Mobile World expects its grocery division to break even by the end of the year, which we believe is achievable. It is also possible a strategic investor may come in to further reinforce the company’s grocery operation. Looking at the current market cap of the entire business, we do not believe the investment community is adequately pricing the powerful multi-year opportunity for Mobile World in grocery.
Another company set to enjoy Vietnam’s consumer expansion is PNJ, the country’s largest jewellery retailer. While the Vietnamese population has traditionally been a major purchaser of gold, rising middle-class wealth is accelerating demand for jewellery. Trust is the primary driver of PNJ’s success, as much of the current gold trade in the country remains incredibly informal.

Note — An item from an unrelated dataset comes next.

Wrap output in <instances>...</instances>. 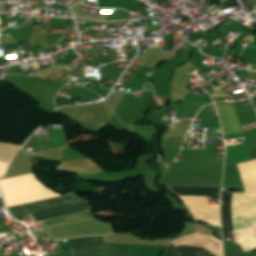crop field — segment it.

Beneficiary of high education standards
In addition to the rising middle class, another key long-term tailwind for Vietnam is its standard of education, as the country boasts an above-OECD-average literacy rate, according to the OECD and World Bank. This is feeding through to higher-skilled jobs in specialised sectors and industries, for both men and women. It is clearly evident in the tech sector, with a strong proportion of skilled coders and programmers.
FPT, Vietnam’s leading IT company, greatly benefits from these strong foundations. FPT is unique in the world of IT outsourcing groups as it has its own university, where it educates its more than 70,000 students, primarily in software development.
With the ability to tailor its curriculum, FPT undertakes studies in Japanese language and culture. It has enabled the company to crack the Japanese market, which accounts for more than 40% of its IT services sales. This has been a notoriously difficult proposition for many global IT outsourcers. Cost advantages of roughly 15% relative to Indian peers have also been beneficial.
In a challenging global environment for IT services business, FPT still grew sales by 22% over the first six months of 2023. The company has compounded its share price by more than 30% a year in dollar terms over the past five years, and its share price still only trades at 14x 2024 consensus earnings.
Witnessing a decade of development
Vietnam is a totally different country today from when I first visited it a decade ago. GDP per capita has doubled over this period, while city skylines have changed, mobile phone penetration has rocketed, and the English language has become significantly more prevalent. It is reminiscent of a young Taiwan or South Korea – but with better food! On the investment side, governance and investor relations have improved dramatically.
It has not been smooth sailing for the economy over recent years, however. While the Vietnamese government made positive steps in clamping down on corruption last year, an unintended consequence of the probe was a puncturing of the local real estate market. Coupled with a reduction in exports due to the global economic slowdown, GDP growth of just 3.3% was recorded in the first quarter – the worst figure for a decade.
However, after our recent visit to the country, we are increasingly confident that Vietnam has passed the worst of the current slowdown, particularly as the government has announced a number of measures to stimulate the economy over the near term. Importantly, the long-term structural narrative remains intact, as Vietnam continues to tell a convincing FDI-led story, with large corporates diversifying away from concentrated manufacturing bases in China or Taiwan.
The Vietnam Ho Chi Minh Index currently trades at less than 12x one-year forward earnings, versus a historical average of about 14x. We believe this is an incredibly compelling opportunity to have exposure to this market, especially as we expect its ascension to the MSCI Emerging Markets Index over the next three years – which will significantly raise the profile of the country’s leading businesses.